_What the task asks_: Scan the material and copy every line in which "Ecart" appears.
┌──
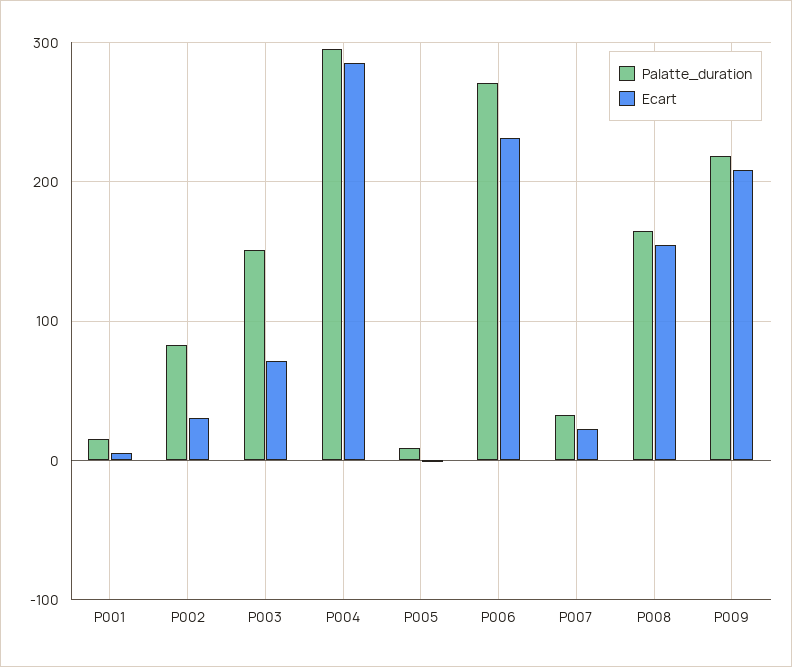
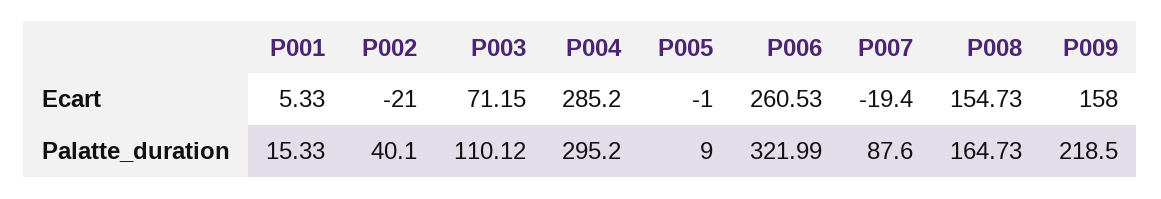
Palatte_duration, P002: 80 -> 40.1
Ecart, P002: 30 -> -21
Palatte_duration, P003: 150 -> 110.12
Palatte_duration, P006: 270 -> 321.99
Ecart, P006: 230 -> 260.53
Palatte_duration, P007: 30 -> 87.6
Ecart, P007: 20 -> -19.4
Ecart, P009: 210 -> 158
└──
_Solution for this exercise_:
Ecart, P002: 30 -> -21
Ecart, P006: 230 -> 260.53
Ecart, P007: 20 -> -19.4
Ecart, P009: 210 -> 158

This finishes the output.